U.S. Air Force Staff Sgt. Jeric Hernandez, 86th Munitions Squadron quality assurance inspector, inspects a fresh shipment of large ordnance on Ramstein Air Base, Germany, Oct. 19, 2018. Ramstein recently received one of its largest munitions shipments in recent history. (U.S. Air Force photo by Senior Airman Joshua Magbanua)

The US Air Force is getting a massive munitions overhaul in Europe, with tons of ordnance sent to replenish depleted supplies.

The 86th Munitions Squadron -stationed at Ramstein Air Base in Germany- processed around 100 containers filled with munitions. To put that into scale, a 2016 Army ammunition delivery of around 415 containers amounted for around 5,000 tons of munitions.

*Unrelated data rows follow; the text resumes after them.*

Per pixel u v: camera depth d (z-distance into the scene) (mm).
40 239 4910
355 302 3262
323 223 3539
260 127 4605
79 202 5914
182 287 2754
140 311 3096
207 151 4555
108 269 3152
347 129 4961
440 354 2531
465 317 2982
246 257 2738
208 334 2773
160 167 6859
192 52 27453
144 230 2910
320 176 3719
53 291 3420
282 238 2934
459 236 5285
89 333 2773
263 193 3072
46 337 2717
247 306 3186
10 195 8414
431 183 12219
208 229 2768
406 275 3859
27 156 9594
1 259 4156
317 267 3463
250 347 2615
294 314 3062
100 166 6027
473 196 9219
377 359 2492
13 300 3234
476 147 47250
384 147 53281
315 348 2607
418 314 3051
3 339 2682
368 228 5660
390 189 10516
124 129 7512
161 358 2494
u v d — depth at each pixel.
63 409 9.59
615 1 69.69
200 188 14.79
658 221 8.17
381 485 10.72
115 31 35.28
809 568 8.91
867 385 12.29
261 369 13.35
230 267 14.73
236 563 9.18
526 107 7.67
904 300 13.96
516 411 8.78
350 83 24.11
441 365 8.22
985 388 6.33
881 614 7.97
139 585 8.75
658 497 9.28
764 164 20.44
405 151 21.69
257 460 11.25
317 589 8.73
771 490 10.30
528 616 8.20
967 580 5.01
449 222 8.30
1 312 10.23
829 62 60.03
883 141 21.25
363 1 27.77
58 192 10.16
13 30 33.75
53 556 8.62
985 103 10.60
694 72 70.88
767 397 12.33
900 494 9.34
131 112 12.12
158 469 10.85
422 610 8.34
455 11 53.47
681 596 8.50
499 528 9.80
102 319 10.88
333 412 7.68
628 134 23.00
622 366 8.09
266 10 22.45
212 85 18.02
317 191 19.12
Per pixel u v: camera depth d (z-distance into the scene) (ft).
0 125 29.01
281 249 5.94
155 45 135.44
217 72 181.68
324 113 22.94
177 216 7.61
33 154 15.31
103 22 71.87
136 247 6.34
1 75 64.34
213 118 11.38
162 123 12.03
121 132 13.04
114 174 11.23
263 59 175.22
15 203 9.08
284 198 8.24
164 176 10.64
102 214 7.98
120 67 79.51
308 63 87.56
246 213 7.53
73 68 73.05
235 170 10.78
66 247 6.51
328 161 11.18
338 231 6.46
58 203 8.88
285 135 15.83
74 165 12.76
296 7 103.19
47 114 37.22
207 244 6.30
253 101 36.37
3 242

According to the 86th Airlift Wing Public Affairs, the Air Force is running low on munitions in Europe, in no small part due to the ongoing wars in nearby theaters such as Afghanistan.

“The munitions that we received will be used for future theater operations and the evolving U.S. European Command presence,” said Master Sergeant David Head, a squadron munitions operations section chief.

Such a massive delivery has been unheard of since the 1990s- the last time such a load was sent over took place during Operation Allied Force in 1999, when the US and NATO partners intervened after it was discovered that Albanians in the Balkans were being slaughtered.

The weapons will add to existing stockpiles, and can be used to support the European Deterrence Initiative (EDI), which protects European allies against Russian aggression.

“We’re a major airlift hub for U.S. Air Forces in Europe-Air Forces Africa, so our main job is to get munitions where they need to be on time,” 86th MUNS flight chief Master Sergeant Arthur Myrick said in a statement. “These are real-world munitions to fulfill real-world objectives. That’s the reason we are downloading these things: to make sure we have the capability to move the fight forward if need be.”

In addition to conflict ranging from Syria to the Balkans, the old stock of munitions were also depleted in training exercises around the region.